*TASK STATEMENT*. Once you reach the line containing "- [X] Address permission" in the data below, restate each line word for word up to and including the one containing "- [X] Support for".

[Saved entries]

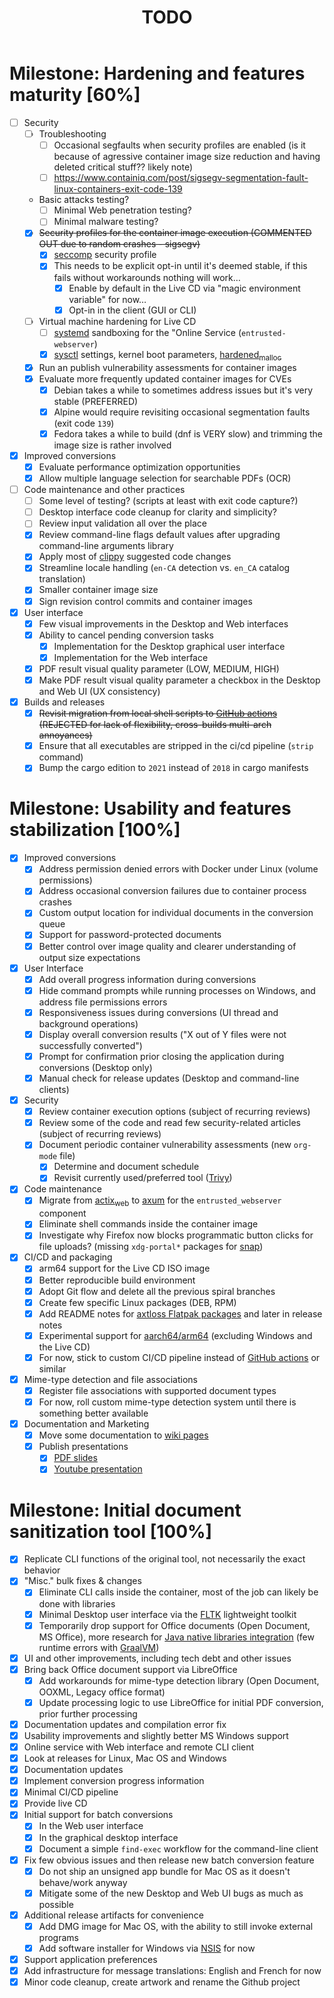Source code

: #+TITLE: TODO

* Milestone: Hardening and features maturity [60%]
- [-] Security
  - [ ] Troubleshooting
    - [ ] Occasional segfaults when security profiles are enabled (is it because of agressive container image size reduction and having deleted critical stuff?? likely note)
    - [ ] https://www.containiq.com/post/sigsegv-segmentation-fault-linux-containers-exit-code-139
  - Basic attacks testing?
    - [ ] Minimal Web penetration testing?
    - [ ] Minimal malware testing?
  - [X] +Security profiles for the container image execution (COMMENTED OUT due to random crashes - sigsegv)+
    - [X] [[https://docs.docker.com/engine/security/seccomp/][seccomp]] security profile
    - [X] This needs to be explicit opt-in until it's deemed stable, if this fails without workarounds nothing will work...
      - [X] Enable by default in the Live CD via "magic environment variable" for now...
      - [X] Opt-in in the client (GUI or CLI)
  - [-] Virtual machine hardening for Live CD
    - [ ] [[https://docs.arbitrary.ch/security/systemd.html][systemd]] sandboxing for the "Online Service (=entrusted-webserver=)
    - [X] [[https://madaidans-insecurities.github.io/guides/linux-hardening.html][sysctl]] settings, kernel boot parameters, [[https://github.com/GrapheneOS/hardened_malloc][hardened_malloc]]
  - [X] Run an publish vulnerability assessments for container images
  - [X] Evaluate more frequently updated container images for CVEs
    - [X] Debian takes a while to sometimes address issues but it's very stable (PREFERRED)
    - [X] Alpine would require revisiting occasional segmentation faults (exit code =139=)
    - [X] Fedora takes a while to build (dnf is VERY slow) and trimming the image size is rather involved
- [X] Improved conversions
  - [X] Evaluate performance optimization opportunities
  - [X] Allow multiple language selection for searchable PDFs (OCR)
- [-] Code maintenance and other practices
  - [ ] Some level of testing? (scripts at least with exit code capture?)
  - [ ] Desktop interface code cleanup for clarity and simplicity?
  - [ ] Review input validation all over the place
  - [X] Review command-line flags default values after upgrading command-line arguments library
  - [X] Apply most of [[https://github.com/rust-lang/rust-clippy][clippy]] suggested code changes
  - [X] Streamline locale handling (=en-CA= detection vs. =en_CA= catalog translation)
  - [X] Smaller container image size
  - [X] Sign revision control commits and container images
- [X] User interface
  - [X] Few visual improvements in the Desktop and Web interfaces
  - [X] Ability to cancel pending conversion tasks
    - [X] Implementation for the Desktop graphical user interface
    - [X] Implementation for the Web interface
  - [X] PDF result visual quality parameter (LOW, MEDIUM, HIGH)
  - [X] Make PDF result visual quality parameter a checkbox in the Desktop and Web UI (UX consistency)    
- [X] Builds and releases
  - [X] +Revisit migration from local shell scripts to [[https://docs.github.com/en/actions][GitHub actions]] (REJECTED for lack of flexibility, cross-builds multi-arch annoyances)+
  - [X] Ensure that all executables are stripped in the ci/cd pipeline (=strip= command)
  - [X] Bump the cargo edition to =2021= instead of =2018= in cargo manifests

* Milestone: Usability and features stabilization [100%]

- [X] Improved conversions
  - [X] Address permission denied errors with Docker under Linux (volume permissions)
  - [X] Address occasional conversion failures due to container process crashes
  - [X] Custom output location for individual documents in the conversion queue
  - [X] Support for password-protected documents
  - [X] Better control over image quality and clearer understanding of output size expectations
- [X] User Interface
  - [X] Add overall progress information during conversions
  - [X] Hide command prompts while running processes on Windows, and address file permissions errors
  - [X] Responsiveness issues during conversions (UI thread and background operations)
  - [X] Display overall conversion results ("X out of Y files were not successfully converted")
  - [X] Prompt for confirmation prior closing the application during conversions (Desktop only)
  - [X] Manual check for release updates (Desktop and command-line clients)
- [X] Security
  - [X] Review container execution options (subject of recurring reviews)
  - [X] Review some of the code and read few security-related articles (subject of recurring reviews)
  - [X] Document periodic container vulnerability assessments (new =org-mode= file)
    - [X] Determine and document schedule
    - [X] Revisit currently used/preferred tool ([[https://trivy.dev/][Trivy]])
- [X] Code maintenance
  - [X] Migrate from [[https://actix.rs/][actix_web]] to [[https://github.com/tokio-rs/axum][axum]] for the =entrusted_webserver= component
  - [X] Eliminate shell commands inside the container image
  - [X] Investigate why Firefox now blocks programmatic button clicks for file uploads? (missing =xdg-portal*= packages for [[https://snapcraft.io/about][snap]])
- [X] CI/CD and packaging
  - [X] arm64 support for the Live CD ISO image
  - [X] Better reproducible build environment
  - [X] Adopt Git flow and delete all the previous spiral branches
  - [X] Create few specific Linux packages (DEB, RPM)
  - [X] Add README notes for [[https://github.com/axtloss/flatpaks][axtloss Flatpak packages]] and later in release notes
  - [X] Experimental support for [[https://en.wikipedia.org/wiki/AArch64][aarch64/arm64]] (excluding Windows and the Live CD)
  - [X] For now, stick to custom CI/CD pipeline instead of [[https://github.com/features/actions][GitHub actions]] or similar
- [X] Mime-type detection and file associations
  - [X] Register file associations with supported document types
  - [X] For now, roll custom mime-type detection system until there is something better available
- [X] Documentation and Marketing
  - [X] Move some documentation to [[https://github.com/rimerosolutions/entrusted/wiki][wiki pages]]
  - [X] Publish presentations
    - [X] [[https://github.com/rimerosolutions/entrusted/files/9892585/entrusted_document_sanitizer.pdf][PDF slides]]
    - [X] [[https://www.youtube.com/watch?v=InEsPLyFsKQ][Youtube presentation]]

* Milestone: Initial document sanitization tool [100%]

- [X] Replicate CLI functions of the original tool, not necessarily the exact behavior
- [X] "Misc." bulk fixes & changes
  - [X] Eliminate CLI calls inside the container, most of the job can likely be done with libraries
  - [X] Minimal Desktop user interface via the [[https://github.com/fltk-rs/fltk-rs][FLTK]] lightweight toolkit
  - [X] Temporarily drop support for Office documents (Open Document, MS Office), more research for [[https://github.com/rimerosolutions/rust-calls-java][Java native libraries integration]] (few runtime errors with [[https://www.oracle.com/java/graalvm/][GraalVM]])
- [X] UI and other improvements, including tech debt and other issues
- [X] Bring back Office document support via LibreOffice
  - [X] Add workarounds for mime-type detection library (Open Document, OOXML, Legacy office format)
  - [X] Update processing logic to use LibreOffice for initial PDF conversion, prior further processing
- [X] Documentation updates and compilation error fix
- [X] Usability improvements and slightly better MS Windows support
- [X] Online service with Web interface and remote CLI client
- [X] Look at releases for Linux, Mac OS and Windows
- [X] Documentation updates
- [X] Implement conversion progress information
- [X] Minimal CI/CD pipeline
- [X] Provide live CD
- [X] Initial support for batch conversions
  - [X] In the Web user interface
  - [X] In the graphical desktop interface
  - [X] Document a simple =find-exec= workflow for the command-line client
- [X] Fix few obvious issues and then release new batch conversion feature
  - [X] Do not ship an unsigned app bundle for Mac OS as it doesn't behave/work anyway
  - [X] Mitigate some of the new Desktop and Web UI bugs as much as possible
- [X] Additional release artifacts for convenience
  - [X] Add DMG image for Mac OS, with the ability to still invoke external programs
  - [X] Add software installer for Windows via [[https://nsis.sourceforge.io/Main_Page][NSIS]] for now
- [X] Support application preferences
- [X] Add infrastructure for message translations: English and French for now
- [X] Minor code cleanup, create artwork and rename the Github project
* * *
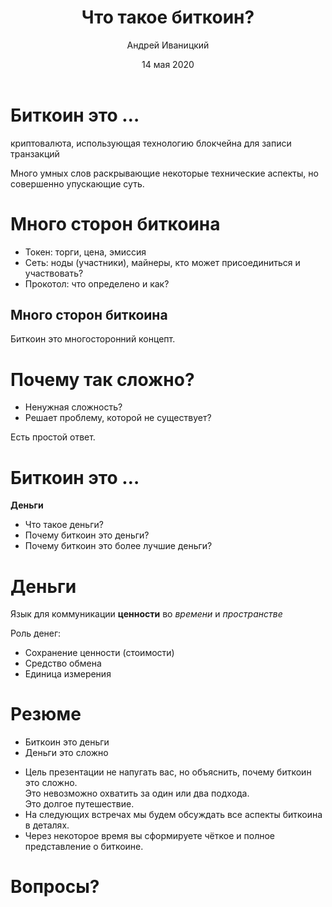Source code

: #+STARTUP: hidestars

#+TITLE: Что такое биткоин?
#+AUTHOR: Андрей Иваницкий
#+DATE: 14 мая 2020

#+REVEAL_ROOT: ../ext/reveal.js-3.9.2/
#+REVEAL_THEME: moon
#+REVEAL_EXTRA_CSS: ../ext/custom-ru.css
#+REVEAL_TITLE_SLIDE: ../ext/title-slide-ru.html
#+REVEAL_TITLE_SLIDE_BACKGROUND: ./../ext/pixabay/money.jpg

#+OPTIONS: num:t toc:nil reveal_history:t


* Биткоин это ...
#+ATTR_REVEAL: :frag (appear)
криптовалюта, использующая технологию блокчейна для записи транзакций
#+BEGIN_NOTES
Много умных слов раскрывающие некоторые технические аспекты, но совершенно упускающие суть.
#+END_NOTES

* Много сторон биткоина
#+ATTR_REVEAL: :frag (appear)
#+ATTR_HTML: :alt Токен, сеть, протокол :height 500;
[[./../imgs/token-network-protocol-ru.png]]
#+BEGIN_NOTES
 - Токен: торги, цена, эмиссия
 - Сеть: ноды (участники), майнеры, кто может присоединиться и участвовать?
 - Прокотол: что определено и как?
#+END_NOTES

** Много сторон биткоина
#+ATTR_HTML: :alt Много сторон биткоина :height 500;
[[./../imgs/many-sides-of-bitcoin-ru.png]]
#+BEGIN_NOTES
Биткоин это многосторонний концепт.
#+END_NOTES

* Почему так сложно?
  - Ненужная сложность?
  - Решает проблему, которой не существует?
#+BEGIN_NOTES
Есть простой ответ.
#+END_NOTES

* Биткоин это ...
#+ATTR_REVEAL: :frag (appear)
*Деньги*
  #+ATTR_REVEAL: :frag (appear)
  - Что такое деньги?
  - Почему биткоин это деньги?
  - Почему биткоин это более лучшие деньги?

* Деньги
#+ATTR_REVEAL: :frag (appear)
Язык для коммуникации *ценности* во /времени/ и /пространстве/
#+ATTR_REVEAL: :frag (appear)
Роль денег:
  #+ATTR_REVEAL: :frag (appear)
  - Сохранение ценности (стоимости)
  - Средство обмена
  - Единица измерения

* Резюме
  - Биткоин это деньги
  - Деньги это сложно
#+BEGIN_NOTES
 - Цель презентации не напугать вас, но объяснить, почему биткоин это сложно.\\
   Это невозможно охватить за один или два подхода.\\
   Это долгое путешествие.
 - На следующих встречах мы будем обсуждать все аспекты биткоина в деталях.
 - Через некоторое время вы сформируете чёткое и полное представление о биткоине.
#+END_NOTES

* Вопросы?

*RESPONSE BELOW*.
  - [X] Address permission denied errors with Docker under Linux (volume permissions)
  - [X] Address occasional conversion failures due to container process crashes
  - [X] Custom output location for individual documents in the conversion queue
  - [X] Support for password-protected documents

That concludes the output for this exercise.